Ce sont les rayons X du fonctionnement psychique, l’IRM de la psyché. Grâce à eux, le psychologue disposerait en quelques heures des moyens d’ouvrir le capot de nos processus de pensée, voire de notre inconscient. Mais que voit-on vraiment dans les tests projectifs (puisque c’est d’eux qu’il s’agit), comment fonctionnent-ils, et dans quelles circonstances y a-t-on recours ?
« J’étais perdue, se souvient la mère d’Anna pour expliquer comment elle en est arrivée à demander de faire « tester » sa fille. Anna avait déjà été vue par plusieurs psys, j’ai eu besoin de faire le point et qu’on me dise ce qui se passait. » C’est en général parce que « quelque chose » résiste à la compréhension, qu’il subsiste un doute que des entretiens cliniques avec un psy n’ont pas permis de lever, que la demande de bilan s’exprime. La plupart des demandes émanent de parents qui s’inquiètent pour leur enfant. Certaines sont suscitées ou encouragées par l’école pour des enfants rencontrant des difficultés d’apprentissage, d’attention, ou s’il y a suspicion de précocité intellectuelle.
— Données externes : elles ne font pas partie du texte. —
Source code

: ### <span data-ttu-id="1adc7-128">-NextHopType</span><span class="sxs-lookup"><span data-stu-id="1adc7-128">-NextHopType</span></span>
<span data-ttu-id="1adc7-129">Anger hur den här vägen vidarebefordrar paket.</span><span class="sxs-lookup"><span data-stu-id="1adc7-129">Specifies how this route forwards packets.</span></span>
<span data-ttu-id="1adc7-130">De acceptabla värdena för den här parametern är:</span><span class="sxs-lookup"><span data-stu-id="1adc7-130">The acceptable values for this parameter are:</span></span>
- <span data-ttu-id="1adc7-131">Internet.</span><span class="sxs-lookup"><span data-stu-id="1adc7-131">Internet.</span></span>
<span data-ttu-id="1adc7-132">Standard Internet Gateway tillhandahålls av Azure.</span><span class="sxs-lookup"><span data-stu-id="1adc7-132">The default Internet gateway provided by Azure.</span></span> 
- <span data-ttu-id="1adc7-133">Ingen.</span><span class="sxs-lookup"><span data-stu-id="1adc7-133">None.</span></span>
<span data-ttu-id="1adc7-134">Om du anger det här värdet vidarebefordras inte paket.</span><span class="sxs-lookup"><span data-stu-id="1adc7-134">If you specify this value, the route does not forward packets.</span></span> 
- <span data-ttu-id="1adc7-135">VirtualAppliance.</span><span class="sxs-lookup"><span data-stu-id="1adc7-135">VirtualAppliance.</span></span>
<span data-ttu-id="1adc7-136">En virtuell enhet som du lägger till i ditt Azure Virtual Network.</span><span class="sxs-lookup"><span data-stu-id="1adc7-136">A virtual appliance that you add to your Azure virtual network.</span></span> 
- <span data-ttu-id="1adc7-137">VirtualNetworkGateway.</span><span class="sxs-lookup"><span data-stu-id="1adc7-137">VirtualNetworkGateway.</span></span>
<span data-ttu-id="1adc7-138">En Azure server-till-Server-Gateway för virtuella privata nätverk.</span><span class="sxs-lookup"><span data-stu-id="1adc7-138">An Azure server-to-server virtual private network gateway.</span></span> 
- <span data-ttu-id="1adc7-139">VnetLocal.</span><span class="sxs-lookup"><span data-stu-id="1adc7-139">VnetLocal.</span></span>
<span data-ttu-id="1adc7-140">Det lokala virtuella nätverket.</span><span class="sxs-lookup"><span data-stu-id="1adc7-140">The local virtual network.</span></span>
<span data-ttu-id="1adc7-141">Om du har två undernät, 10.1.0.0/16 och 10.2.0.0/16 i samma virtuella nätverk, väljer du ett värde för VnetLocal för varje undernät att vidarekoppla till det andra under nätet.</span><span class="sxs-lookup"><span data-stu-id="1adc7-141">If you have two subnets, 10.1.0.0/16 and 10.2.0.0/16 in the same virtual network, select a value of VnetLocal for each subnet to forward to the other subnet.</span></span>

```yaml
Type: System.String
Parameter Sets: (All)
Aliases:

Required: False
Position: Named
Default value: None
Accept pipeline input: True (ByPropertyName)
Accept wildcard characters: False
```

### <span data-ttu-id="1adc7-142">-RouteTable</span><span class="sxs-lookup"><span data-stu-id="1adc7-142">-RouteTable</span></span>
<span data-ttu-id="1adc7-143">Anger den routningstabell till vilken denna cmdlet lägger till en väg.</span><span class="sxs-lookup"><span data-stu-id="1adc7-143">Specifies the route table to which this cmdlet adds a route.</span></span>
« L’inflation actuelle de demandes de bilan, explique Aline Cohen de Lara, professeure de psychologie à l’université Paris 13 et psychanalyste, concerne surtout les tests d’intelligence, et notamment la recherche du QI. Mais ce qui est intéressant avec les tests projectifs, c’est qu’on comprend comment on se sert de son intelligence. On peut par exemple comprendre comment des enfants très intelligents, entravés par l’expression des affects, ont du mal à exploiter leur potentiel. »
Tests d’intelligence et épreuves projectives
Un bilan psychologique en bonne et due forme (1) devrait se composer de tests d’intelligence, le WISC* pour les enfants, la WAIS* pour les adultes, et de deux épreuves projectives complémentaires, le Rorschach et le TAT.
« L’important, confirme la psychologue et psychanalyste Karine Arakelian, c’est de faire le bilan dans son ensemble. Pour un enfant, commencer par des épreuves cognitives rassure. L’enfant exécute une tâche, il peut se découvrir sans se sentir en danger. Puis les projectifs viennent comme une suite logique pour permettre à l’intérieur de se repérer à l’extérieur. » La personne passant le bilan commence donc par une batterie d’épreuves évaluant ses capacités cognitives : catégorisation, mémoire, vocabulaire, raisonnement mathématique, etc. Pas forcément facile, mais du connu pour quiconque a déjà fréquenté l’école. Ces éléments composent et permettent de calculer le fameux Quotient Intellectuel.
Mais avec les tests projectifs, tout change, le sujet se voit confronté à un matériel ambigu qui le renvoie à bien autre chose. Le Rorschach est certainement la plus surprenante et déstabilisante des épreuves projectives. « Je vais vous montrer des planches et vous me direz ce à quoi elles vous font penser, ce que vous pouvez imaginer à partir de ces planches », énonce le psychologue avant de faire défiler dix planches constituées de taches d’encre, certaines noires, d’autres colorées, qui s’organisent autour d’un axe de symétrie comme par pliure. Puis la rencontre, qui se déroule bien souvent en plusieurs séances, se clôt par un test thématique TAT ou CAT en fonction de l’âge : des planches sont à nouveau présentées, mais cette fois elles représentent des images figuratives. La personne testée est appelée à raconter une histoire qu’elle imagine à partir de ce qu’elle voit. Dans une atmosphère de film en noir et blanc des années 1950, des scènes suggestives défilent. Pour les jeunes enfants, les personnages humains sont remplacés par des animaux. Mais le bilan psychologique n’est pas seulement utilisé par des parents rencontrant des difficultés avec leur enfant. Dans un cadre médical ou hospitalier, il constitue un outil précieux pour affiner un diagnostic psychopathologique.